Certains pensaient qu’ils bluffaient ; d’autres les prenaient au sérieux. Ce sont ces derniers qui avaient raison. Budapest et Varsovie ont finalement mis leur menace à exécution. Lundi 16 novembre, la Hongrie et la Pologne ont bloqué le plan de relance européen de 750 milliards d’euros, ainsi que le budget pluriannuel (2021-2027) de 1 074 milliards d’euros qu’il doit venir abonder. « C’est une crise grave qui s’ouvre », commente un diplomate, alors que, après la première vague du Covid-19, la pandémie a repris sa progression, et que, partout en Europe, les économies se reconfinent et sombrent de nouveau.
Non que les deux démocraties qui revendiquent leur illibéralisme soient hostiles à ce que Bruxelles les aide à faire face aux ravages de la crise.

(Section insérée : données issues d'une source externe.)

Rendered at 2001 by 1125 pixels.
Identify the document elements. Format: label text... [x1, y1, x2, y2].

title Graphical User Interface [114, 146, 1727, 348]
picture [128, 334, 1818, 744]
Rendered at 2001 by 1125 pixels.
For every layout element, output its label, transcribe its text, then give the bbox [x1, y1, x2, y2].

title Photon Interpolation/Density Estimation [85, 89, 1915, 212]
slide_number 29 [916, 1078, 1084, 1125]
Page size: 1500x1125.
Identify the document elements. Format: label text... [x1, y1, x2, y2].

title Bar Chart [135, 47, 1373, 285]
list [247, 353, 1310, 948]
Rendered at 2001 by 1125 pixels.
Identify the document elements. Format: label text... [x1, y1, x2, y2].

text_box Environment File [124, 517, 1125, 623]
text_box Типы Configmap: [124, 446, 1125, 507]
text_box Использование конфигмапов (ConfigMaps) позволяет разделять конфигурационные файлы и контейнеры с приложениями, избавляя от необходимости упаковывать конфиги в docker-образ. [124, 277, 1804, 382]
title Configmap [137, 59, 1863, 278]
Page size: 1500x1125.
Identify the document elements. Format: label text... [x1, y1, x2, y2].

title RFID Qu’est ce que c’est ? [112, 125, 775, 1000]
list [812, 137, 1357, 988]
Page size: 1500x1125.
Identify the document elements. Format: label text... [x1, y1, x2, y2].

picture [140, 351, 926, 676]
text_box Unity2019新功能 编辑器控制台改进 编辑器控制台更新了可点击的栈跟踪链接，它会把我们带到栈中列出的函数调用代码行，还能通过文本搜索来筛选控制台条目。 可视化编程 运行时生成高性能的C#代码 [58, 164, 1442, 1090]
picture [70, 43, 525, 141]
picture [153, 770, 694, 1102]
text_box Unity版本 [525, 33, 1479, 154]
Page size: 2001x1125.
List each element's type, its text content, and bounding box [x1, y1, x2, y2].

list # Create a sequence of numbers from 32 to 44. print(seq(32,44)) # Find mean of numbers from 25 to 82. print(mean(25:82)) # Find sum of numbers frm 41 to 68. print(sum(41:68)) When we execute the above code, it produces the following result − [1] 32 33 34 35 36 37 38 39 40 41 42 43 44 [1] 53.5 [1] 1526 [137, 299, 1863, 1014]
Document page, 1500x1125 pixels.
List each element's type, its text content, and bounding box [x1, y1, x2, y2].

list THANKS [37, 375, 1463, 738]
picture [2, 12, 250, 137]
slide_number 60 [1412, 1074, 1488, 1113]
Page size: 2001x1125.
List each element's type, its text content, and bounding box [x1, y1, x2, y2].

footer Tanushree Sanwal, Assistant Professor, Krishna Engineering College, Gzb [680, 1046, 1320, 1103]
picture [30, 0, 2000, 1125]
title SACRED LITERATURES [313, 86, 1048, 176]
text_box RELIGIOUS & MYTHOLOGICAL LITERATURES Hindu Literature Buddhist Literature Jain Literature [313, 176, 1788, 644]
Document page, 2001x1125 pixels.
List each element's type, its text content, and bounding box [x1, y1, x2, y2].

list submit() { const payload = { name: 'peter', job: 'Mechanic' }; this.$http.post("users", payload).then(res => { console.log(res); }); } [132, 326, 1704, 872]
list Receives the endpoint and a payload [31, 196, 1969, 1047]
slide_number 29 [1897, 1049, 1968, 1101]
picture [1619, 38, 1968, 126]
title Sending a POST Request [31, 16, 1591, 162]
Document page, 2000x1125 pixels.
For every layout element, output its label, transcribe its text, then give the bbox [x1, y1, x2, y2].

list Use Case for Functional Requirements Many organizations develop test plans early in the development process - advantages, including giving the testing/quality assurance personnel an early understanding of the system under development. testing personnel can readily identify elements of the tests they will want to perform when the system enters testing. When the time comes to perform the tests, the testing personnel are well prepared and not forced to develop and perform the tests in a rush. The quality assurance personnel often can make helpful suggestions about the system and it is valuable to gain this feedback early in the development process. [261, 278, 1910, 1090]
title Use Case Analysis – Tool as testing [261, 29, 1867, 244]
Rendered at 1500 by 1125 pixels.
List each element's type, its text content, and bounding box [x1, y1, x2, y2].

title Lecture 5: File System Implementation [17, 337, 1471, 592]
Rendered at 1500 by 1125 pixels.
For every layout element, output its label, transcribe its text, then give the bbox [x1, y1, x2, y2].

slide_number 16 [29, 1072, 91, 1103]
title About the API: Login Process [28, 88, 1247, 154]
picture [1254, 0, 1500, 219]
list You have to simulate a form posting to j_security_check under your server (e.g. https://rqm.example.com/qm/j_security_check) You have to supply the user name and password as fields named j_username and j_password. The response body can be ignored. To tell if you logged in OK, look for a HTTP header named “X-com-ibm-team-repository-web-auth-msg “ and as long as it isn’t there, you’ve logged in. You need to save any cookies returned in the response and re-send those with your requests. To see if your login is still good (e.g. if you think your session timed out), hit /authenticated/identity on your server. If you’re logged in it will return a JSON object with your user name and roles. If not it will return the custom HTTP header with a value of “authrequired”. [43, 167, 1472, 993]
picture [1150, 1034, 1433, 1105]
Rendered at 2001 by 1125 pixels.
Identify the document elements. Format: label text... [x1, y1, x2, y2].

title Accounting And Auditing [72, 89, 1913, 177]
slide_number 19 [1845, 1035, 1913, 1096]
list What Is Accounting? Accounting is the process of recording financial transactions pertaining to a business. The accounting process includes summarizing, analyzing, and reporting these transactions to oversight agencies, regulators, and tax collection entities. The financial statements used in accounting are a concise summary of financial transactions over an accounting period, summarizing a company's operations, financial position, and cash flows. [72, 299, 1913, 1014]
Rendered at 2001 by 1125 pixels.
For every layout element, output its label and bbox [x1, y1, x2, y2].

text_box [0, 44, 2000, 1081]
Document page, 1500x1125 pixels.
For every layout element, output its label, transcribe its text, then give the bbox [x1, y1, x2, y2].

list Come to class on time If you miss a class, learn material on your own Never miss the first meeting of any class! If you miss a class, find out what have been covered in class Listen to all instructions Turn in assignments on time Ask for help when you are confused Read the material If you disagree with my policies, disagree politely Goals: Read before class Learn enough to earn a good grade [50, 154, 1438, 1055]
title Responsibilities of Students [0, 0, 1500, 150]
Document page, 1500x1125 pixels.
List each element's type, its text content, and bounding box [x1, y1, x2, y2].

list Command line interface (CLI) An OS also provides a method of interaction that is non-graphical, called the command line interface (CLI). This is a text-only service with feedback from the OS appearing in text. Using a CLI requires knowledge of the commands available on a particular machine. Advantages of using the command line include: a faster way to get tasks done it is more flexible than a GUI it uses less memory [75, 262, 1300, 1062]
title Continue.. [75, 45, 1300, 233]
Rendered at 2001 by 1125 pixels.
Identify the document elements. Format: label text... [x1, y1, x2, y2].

Mais elles refusent que le versement des fonds communautaires soit désormais conditionné au respect de l’Etat de droit, comme cela est théoriquement prévu à compter de l’an prochain.
Le premier ministre hongrois, Viktor Orban, et dans une moindre mesure Mateusz Morawiecki, son homologue polonais, avaient prévenu dès le printemps, quand les négociations entre les Vingt-Sept ont commencé, qu’ils ne soutiendraient pas un tel mécanisme de conditionnalité.
A l’inverse, plusieurs Etats membres de l’Union européenne (UE), au premier rang desquels les « frugaux » (Pays-Bas, Autriche, Suède, Danemark), qui n’étaient pas favorables à la philosophie d’un plan de relance assis sur un endettement commun et le versement de subventions aux pays les plus affectés par le virus, en avaient fait une condition sine qua non. Tout comme le Parlement européen, qui est appelé à se prononcer sur le budget communautaire.
Une formulation entretenant le flou
Dans ce contexte, après quatre nuits et quatre jours de négociations, les Vingt-Sept étaient parvenus à un accord, le 21 juillet, sur le budget et le plan de relance qui prévoyait un lien entre aides communautaires et Etat de droit, dans une formulation suffisamment alambiquée pour entretenir le flou. Le 5 novembre, le Conseil (qui représente les Etats membres) et les eurodéputés, après deux mois de discussions, avaient fini par préciser les contours de ce dispositif. « Nous n’avons pas créé l’UE pour avoir une deuxième Union soviétique », a réagi Viktor Orban, vendredi 13 novembre. « Combien vaut la souveraineté ? Un milliard, plusieurs douzaines de milliards, plusieurs centaines de milliards d’euros ? Pour nous, cela n’a pas de prix », a pour sa part lancé le vice-ministre polonais de la justice, Michal Wojcik.